晴乗雨読な休日

休日の趣味レベルで晴れの日は自転車に乗ってお出かけ。雨の日は家で読書。

宇江佐真理 『無事、これ名馬』

2015-09-12 | 日本人作家 あ
宇江佐真理の初めて読んだ作品は短編で、それから長編も
読むようになったのですが、「短編の名手」と評価の高い
作家の作品は、まあ長編も面白いわけで、逆に「短編は
面白いけど長編はちょっと」なんていう作品にはいまだ
お目にかかったことはありません。

さて、そんなわけで、この作品は長編です。

江戸町火消「は組」の頭、吉蔵の家に、侍の子供が
訪ねてきます。
その子、村椿太郎左衛門は突然、吉蔵に「弟子にして
ください」と言うではありませんか。

吉蔵にはお栄という一人娘がいて、その連れ合いは
由五郎、これもまた火消し。
お栄には好き合ってた男がいたのですが、その相手は
吉蔵の甥、つまりお栄の従兄にあたる金次郎。

金次郎もまた火消しで、金次郎の父、吉蔵の姉の夫
つまり義兄、金八も火消し。

吉蔵はお栄と金次郎が一緒になることに反対し、
無理やり別れさせます。いとこ同士だからというのも
ありましたが、金次郎は別の娘とのあいだに子どもが
できたのです。

そういうわけで、金次郎は火消しのことで吉蔵の家に
ちょくちょく来るのですが、お栄はまだ金次郎のことが
心に引っかかってます。

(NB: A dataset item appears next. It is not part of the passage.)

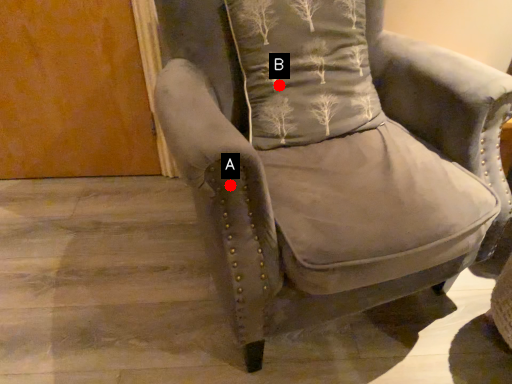
Question: Two points are circled on the image, labeled by A and B beside each circle. Among these points, which one is farthest from the camera?

Choices:
 (A) A is further
 (B) B is further

Answer: (B)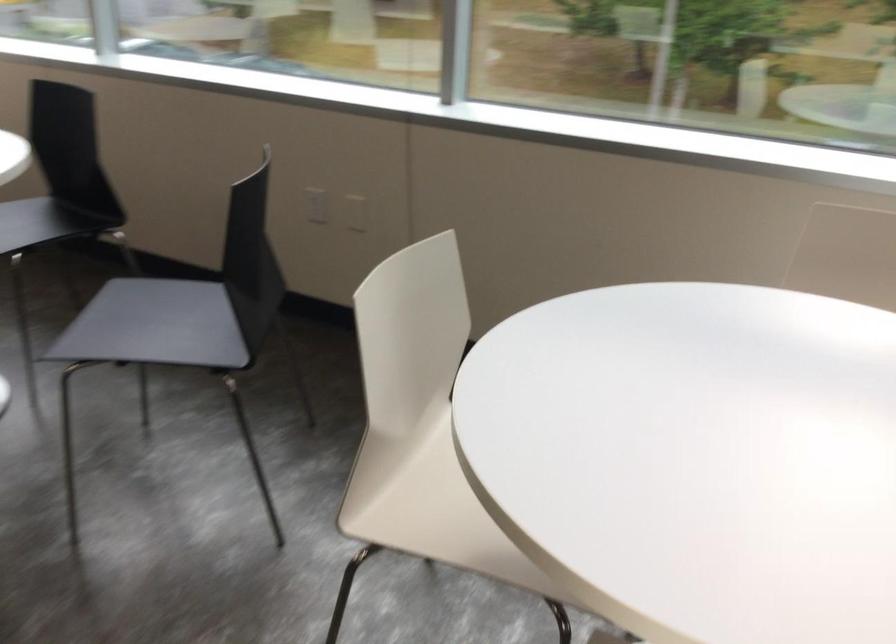
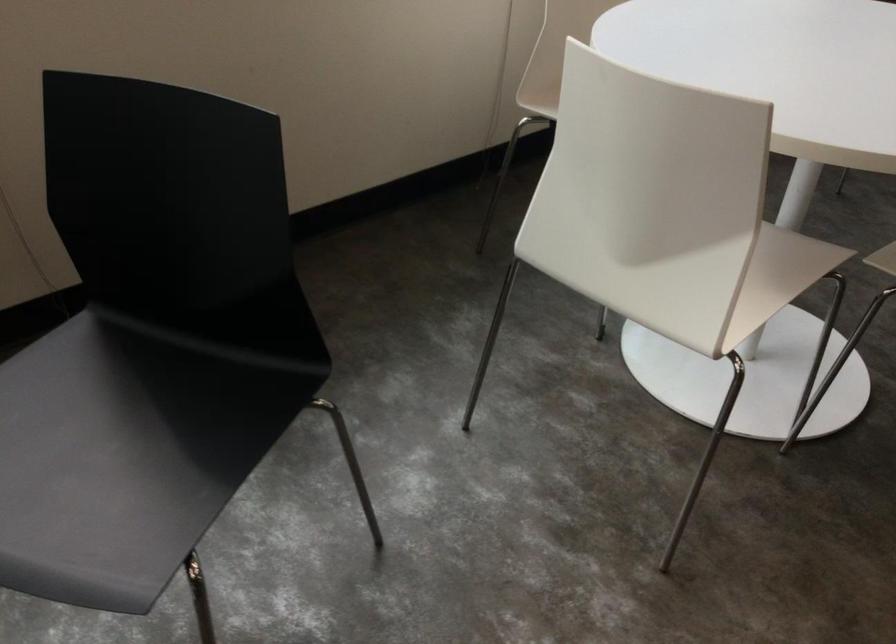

金次郎もそんなお栄の心を
知ってか知らずか思わせぶりなことを言ったりします。

さて、吉蔵に弟子入り志願してきた太郎左衛門ですが、
相変わらず泣き虫は直りません。
そこで、太郎左衛門の道場で紅白試合があり、見に来て
ほしいと吉蔵に頼むのですが・・・

はたして太郎左衛門は立派に生まれ変わることができるのか。

吉蔵をはじめとした火消しの矜持もまたかっこいいですね。
この当時の消火方法は、火元の家の隣の家を急いでぶっ壊して
燃え拡がるのを防ぐ、というもの。
町屋はすべてが木造住宅だったので、晴れの日が続いて乾燥
して、風の強い日だと、あっという間に燃え拡がってしまいます。
「明暦の大火」などは江戸じゅうを焼き尽くしてしまうほどでした。

しかも、料理の煮炊き、夜の灯りはすべて火だったわけですから、
ちょっとした不始末でたちまち火事で、じっさいに暮らしてた人たち
からすれば「江戸の華」なんて呑気なもんじゃなかったですよね。